The remote work paradigm shift came suddenly to millions of workers and businesses alike in 2020. On the whole, though, workers seem far more motivated to keep their new independence than companies are to grant it. Pay scale data states that 45% of job seekers self-report as telecommuting at least some of the time. Also, the number of companies that prohibit remote work fell from 31% before the pandemic to only 9% now. And while still in the obvious minority in terms of work model, the number of fully remote organizations doubled from 3% to 6% after the pandemic. Taken in total, Pay scale notes that 18% of employees worked remotely prior to 2020; that number now stands at 47%.

These are seismic changes, especially for older firms that identify their corporate culture with in-office presence. Management and executives may feel that “water cooler collaboration” is instrumental to brainstorming. Sales may suffer if done via teleconference. Work productivity may drop from remote workers, and new remote hires may be far slower to integrate and execute. All these assertions may be true, but there is no way to elevate these assessments beyond the level of hunches without methodically collected data.

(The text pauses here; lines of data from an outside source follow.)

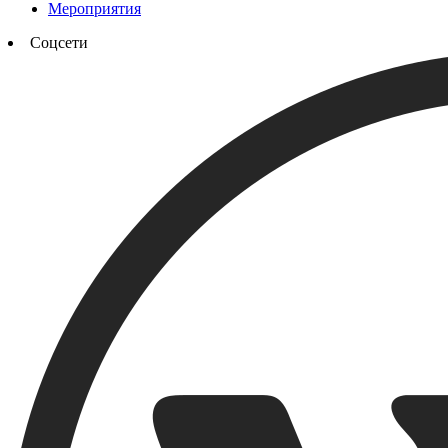
Мероприятия
Соцсети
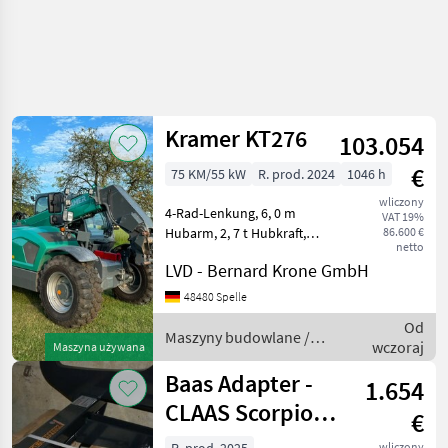
Kramer KT276
103.054
€
75 KM/55 kW
R. prod. 2024
1046 h
wliczony
4-Rad-Lenkung, 6, 0 m
VAT 19%
Hubarm, 2, 7 t Hubkraft,
86.600 €
netto
Schwingungstilgung, hydr.
LVD - Bernard Krone GmbH
Werkzeugverriegelung, 3.
Steuerkreis, Klimaanlage,
48480 Spelle
Basisausstattung - inkl.
Od
EquipCare 36 Mon
Maszyny budowlane /
wczoraj
Maszyna używana
Kramer
Baas Adapter -
1.654
CLAAS Scorpion
€
auf EURO-
wliczony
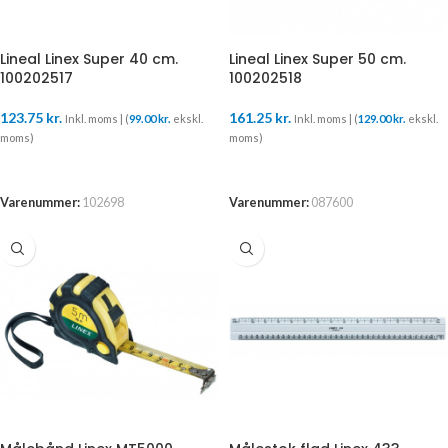
Lineal Linex Super 40 cm.
Lineal Linex Super 50 cm.
100202517
100202518
123.75
kr.
161.25
kr.
Inkl. moms | (
99.00
kr.
ekskl.
Inkl. moms | (
129.00
kr.
ekskl.
moms)
moms)
TILFØJ TIL KURV
TILFØJ TIL KURV
Varenummer:
102698
Varenummer:
087600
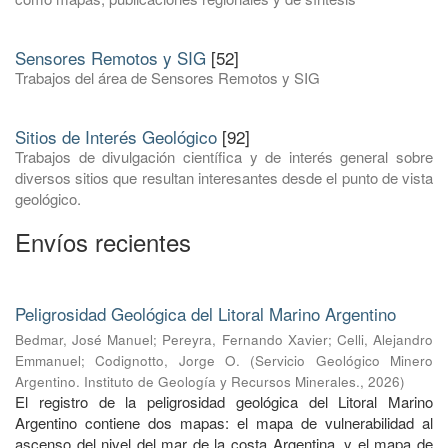
Sensores Remotos y SIG
[52]
Trabajos del área de Sensores Remotos y SIG
Sitios de Interés Geológico
[92]
Trabajos de divulgación científica y de interés general sobre
diversos sitios que resultan interesantes desde el punto de vista
geológico.
Envíos recientes
Peligrosidad Geológica del Litoral Marino Argentino
Bedmar, José Manuel
;
Pereyra, Fernando Xavier
;
Celli, Alejandro
Emmanuel
;
Codignotto, Jorge O.
(
Servicio Geológico Minero
Argentino. Instituto de Geología y Recursos Minerales.
,
2026
)
El registro de la peligrosidad geológica del Litoral Marino
Argentino contiene dos mapas: el mapa de vulnerabilidad al
ascenso del nivel del mar de la costa Argentina, y el mapa de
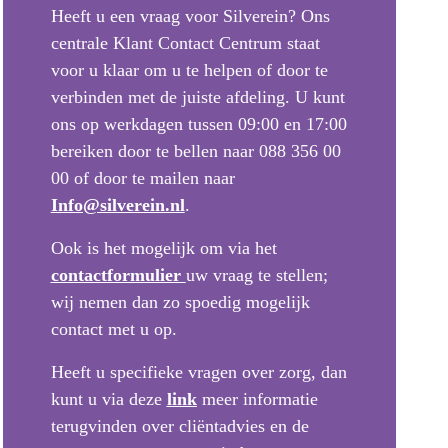
Heeft u een vraag voor Silverein? Ons
centrale Klant Contact Centrum staat
voor u klaar om u te helpen of door te
verbinden met de juiste afdeling. U kunt
ons op werkdagen tussen 09:00 en 17:00
bereiken door te bellen naar 088 356 00
00 of door te mailen naar
Info@silverein.nl
.
Ook is het mogelijk om via het
contactformulier
uw vraag te stellen;
wij nemen dan zo spoedig mogelijk
contact met u op.
Heeft u specifieke vragen over zorg, dan
kunt u via deze
link
meer informatie
terugvinden over cliëntadvies en de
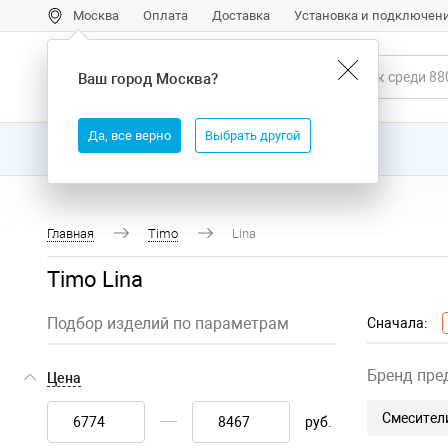
Москва
Оплата
Доставка
Установка и подключен
Ваш город
Москва
?
Да, все верно
Выбрать другой
Все товары
Бренды
Главная
Timo
Lina
Timo Lina
Подбор изделий по параметрам
Сначала:
Бренд пре
Цена
Смесители
руб.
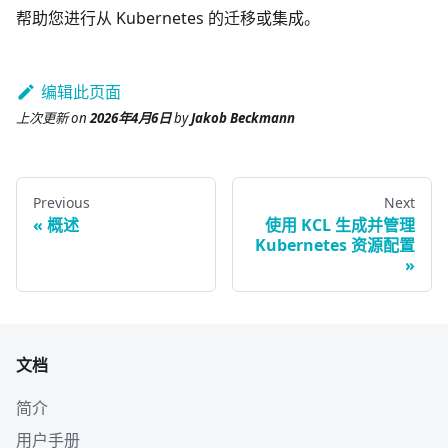
帮助您进行从 Kubernetes 的迁移或集成。
编辑此页面
上次更新
on
2026年4月6日
by
Jakob Beckmann
Previous
Next
概述
使用 KCL 生成并管理
Kubernetes 资源配置
文档
简介
用户手册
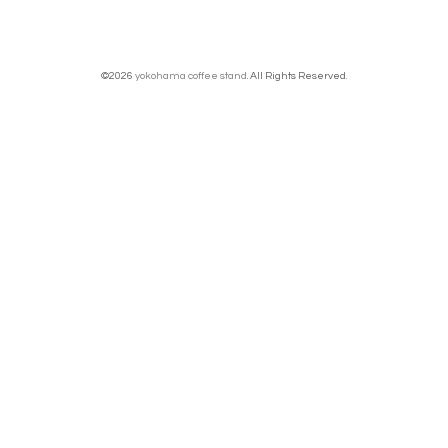
©2026
yokohama coffee stand
. All Rights Reserved.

The best way to adapt to a new normal is to define it relative to known baselines and then either test or survey, as appropriate, to determine current values in the changed environment. To know if workers are more or less productive when remote, establish quantifiable criteria for that productivity, then measure them on regular intervals. If and when a remote work model is implemented, have HR send out periodic surveys regarding their ability to collaborate, then weigh this against known averages for relevant collaboration efforts, such as product development or multi-team workflow cycles. Not least of all, remain aware of personal and corporate biases. If there is a desire for remote work to fail from the outset, metrics and measurements may involuntarily reflect this.

Adoption of hybrid and WFH models will change companies and their cultures. Arguably, though, that change is now inescapable, as survey data indicates. The challenge going forward will be to shape the new culture in positive ways. Equitable compensation based on strategic policies will play an outsized role in this process.